- _PROBLEM REQUIREMENTS_
Write out the full set of records exactly. Any pictures in them do not belong in the copy.

- _INFORMATION SUPPLIED_
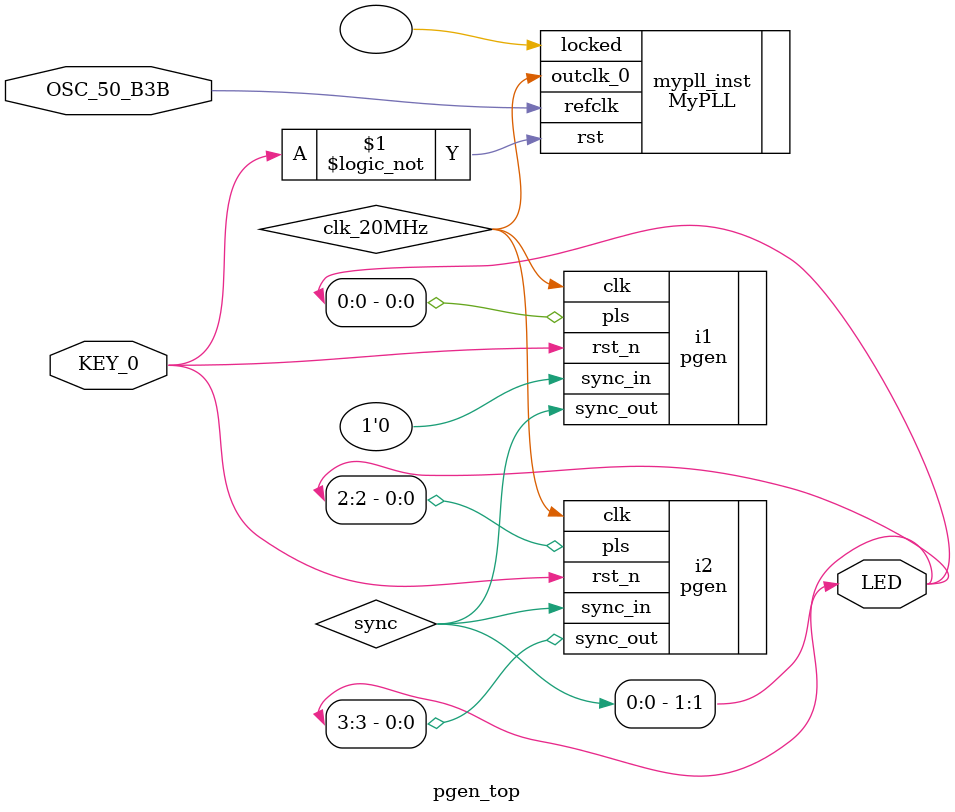
<source format=v>
module pgen_top ( 
		  input OSC_50_B3B,
		  input KEY_0,
		  output [3:0] LED
		  );
   wire 		       clk_20MHz;
   
   MyPLL mypll_inst (
		     .refclk   (OSC_50_B3B),   //  refclk.clk
		     .rst      (!KEY_0),      //   reset.reset
		     .outclk_0 (clk_20MHz), // outclk0.clk
		     .locked   ()    //  locked.export
		     );
   

   // Pulse Generator 1
   wire 		       sync;
   assign LED[1] = sync;
   pgen #(	  
		  .P_CLK_FREQ_HZ(20000000),
		  .P_FREQ_HZ(2000000),
		  .P_DUTY_CYCLE_PERCENT(20),
		  .P_PHASE_DEG(360) 
		  )
   i1 (   
	  // port map - connection between master ports and signals/registers   
	  .pls(LED[0]),
	  .sync_out(sync),
	  .rst_n(KEY_0),
	  .sync_in(1'b0),
	  .clk(clk_20MHz)
	  );

   // Pulse generator 2
   pgen #(	  
		  .P_CLK_FREQ_HZ(20000000),
		  .P_FREQ_HZ(2000000),
		  .P_DUTY_CYCLE_PERCENT(20),
		  .P_PHASE_DEG(180)  
		  )
   i2 (   
	  // port map - connection between master ports and signals/registers   
	  .pls(LED[2]),
	  .sync_out(LED[3]),
	  .rst_n(KEY_0),
	  .sync_in(sync),
	  .clk(clk_20MHz)
	  );

endmodule

</source>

- _OUTPUT_
<source format=v>
module pgen_top ( 
		  input OSC_50_B3B,
		  input KEY_0,
		  output [3:0] LED
		  );
   wire 		       clk_20MHz;
   
   MyPLL mypll_inst (
		     .refclk   (OSC_50_B3B),   //  refclk.clk
		     .rst      (!KEY_0),      //   reset.reset
		     .outclk_0 (clk_20MHz), // outclk0.clk
		     .locked   ()    //  locked.export
		     );
   

   // Pulse Generator 1
   wire 		       sync;
   assign LED[1] = sync;
   pgen #(	  
		  .P_CLK_FREQ_HZ(20000000),
		  .P_FREQ_HZ(2000000),
		  .P_DUTY_CYCLE_PERCENT(20),
		  .P_PHASE_DEG(360) 
		  )
   i1 (   
	  // port map - connection between master ports and signals/registers   
	  .pls(LED[0]),
	  .sync_out(sync),
	  .rst_n(KEY_0),
	  .sync_in(1'b0),
	  .clk(clk_20MHz)
	  );

   // Pulse generator 2
   pgen #(	  
		  .P_CLK_FREQ_HZ(20000000),
		  .P_FREQ_HZ(2000000),
		  .P_DUTY_CYCLE_PERCENT(20),
		  .P_PHASE_DEG(180)  
		  )
   i2 (   
	  // port map - connection between master ports and signals/registers   
	  .pls(LED[2]),
	  .sync_out(LED[3]),
	  .rst_n(KEY_0),
	  .sync_in(sync),
	  .clk(clk_20MHz)
	  );

endmodule

</source>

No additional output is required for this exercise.